Rezil Ruanda soykırımı, Hutus ve Tutsis arasındaki gerilimler tarafından tetiklendi. İki toplum arasında Fransızca ile birlikte aynı Bantu dillerini kullandıkları ve esas olarak Hristiyanlığı gözlemledikleri için gözle görülür bir fark yoktur. Genetikçiler aralarındaki farkları keşfetmeye çalıştılar ve araştırmalar Tutsis’in genelde daha uzun olduğunu buldu. İki etnik köken arasındaki gerilimler temel olarak sınıf savaşından kaynaklanmaktadır.

Afrika Hutu Halkı

Hutu halkı Afrika'nın sayısız Bantu grubundan biri ve Demokratik Kongo Cumhuriyeti'nin doğu kesiminde bulunan topluluklarla Ruanda ve Burundi'de yaşıyorlar. Hutu nüfusunun 11, 5 milyon olduğu tahmin ediliyor. Hutu, Ruandalıların% 84'ünü ve Burunyalıların% 85'ini oluşturuyor, bu da onları iki ülkedeki en büyük nüfus bölümü yapıyor.
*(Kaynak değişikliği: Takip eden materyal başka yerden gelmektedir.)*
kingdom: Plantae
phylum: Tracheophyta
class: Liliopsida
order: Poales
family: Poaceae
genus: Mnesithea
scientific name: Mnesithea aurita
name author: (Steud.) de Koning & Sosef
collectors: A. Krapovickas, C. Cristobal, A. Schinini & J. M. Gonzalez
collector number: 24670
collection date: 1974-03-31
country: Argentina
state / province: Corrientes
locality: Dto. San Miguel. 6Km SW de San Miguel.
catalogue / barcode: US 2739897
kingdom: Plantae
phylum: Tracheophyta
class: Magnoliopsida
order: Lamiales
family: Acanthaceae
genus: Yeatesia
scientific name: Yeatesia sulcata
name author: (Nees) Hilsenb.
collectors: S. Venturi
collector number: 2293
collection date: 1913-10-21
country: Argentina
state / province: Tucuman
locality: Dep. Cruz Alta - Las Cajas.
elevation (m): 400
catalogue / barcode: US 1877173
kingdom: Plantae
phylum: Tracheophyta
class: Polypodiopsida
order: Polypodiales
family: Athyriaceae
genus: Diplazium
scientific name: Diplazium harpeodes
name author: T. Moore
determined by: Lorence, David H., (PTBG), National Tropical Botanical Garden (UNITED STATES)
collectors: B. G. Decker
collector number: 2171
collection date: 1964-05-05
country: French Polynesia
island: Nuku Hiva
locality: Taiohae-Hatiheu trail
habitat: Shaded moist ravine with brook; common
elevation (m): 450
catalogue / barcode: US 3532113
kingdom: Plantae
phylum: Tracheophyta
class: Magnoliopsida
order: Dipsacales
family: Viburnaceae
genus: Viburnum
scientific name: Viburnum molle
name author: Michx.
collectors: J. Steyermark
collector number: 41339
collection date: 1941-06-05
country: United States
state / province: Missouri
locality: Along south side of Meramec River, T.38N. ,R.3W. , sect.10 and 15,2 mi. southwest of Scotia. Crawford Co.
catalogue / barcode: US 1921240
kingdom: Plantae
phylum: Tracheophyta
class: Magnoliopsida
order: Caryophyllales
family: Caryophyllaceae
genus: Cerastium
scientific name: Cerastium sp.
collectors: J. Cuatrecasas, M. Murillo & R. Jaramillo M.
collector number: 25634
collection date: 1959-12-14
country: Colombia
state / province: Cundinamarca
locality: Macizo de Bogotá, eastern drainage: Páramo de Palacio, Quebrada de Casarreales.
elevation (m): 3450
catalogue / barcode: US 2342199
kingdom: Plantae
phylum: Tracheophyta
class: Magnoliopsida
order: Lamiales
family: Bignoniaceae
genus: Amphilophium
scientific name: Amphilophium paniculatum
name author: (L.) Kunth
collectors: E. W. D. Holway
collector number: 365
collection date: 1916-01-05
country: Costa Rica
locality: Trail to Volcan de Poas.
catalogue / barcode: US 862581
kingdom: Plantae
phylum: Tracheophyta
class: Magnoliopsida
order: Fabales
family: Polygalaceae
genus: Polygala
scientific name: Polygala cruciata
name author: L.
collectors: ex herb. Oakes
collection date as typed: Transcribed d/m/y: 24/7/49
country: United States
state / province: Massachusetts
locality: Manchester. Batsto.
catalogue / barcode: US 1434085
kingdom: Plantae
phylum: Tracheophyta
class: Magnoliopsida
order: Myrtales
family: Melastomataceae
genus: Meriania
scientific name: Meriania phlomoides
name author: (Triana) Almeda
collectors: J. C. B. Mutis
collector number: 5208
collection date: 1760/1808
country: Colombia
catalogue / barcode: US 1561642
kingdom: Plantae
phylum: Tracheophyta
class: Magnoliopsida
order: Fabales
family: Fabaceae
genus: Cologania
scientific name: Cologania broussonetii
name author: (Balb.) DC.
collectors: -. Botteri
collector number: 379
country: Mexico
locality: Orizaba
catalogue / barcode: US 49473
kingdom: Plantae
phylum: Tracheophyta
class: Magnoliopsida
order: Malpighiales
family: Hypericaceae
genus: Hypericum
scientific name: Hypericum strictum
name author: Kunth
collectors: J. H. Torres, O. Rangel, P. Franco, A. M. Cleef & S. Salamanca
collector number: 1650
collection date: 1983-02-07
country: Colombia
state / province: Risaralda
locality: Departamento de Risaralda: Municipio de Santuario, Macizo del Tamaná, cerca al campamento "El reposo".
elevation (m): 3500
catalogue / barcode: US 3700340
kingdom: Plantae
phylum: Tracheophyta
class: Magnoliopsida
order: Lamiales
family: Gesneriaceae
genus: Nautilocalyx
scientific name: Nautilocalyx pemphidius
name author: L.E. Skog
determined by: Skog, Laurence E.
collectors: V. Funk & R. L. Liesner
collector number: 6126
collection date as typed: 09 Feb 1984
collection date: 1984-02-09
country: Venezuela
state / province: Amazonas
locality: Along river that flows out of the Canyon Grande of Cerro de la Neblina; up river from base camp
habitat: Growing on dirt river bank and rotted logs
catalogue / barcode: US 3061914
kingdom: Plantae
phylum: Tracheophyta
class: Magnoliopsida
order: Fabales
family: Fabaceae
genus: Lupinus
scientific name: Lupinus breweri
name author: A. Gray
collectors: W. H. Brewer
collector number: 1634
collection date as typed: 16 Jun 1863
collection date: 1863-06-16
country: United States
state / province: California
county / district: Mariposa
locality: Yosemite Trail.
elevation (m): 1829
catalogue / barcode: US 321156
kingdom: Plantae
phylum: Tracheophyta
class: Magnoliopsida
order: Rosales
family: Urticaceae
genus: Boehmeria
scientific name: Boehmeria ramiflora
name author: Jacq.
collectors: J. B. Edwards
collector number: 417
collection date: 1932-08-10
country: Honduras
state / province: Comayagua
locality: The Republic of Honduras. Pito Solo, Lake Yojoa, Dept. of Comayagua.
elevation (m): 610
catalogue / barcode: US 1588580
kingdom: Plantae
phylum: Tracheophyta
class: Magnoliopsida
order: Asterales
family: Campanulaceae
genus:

Hutu, Bantu'nun genişlemesi sırasında Batı Afrika'yı Büyük Göl bölgesi için terk eden Bantu toplulukları arasındaydı. Tarihçilerden bir bölüm, iki grup arasındaki ayrımın Avrupa güçleri tarafından daha da kötüleştiğini öne sürdü. Tarihçiler, iki toplumun ayrı gruplar olup olmadığı konusunda bölünmüştür. Hutu genetik akrabalıkları, komşu Bantu topluluklarıyla, özellikle de Tutsi'yle yakından bağlantılı. Bu durumun evlilikler ya da ortak kökenlerden kaynaklanıp kaynaklanmadığı henüz belli değil. Hutular yerli dilleri olan Ruanda-Rundi'yi ve sömürgecilikten Fransızcayı almışlardır. Ruanda-Rundi, daha büyük Nijer-Kongo dil ailesinin Bantu alt grubu altında sınıflandırılmıştır. Ruanda Krallığı sömürgecilikten önce bugün Ruanda olana hüküm sürdü. Hutu büyük ölçüde köylülerken, egemen sınıf çoğunlukla Tutsi idi. Tutsiler askeri liderliğe sahipken, Hutus'un tarımda başarılı olduğu ve iyileştirici gücü olduğu ortak bir inançtı.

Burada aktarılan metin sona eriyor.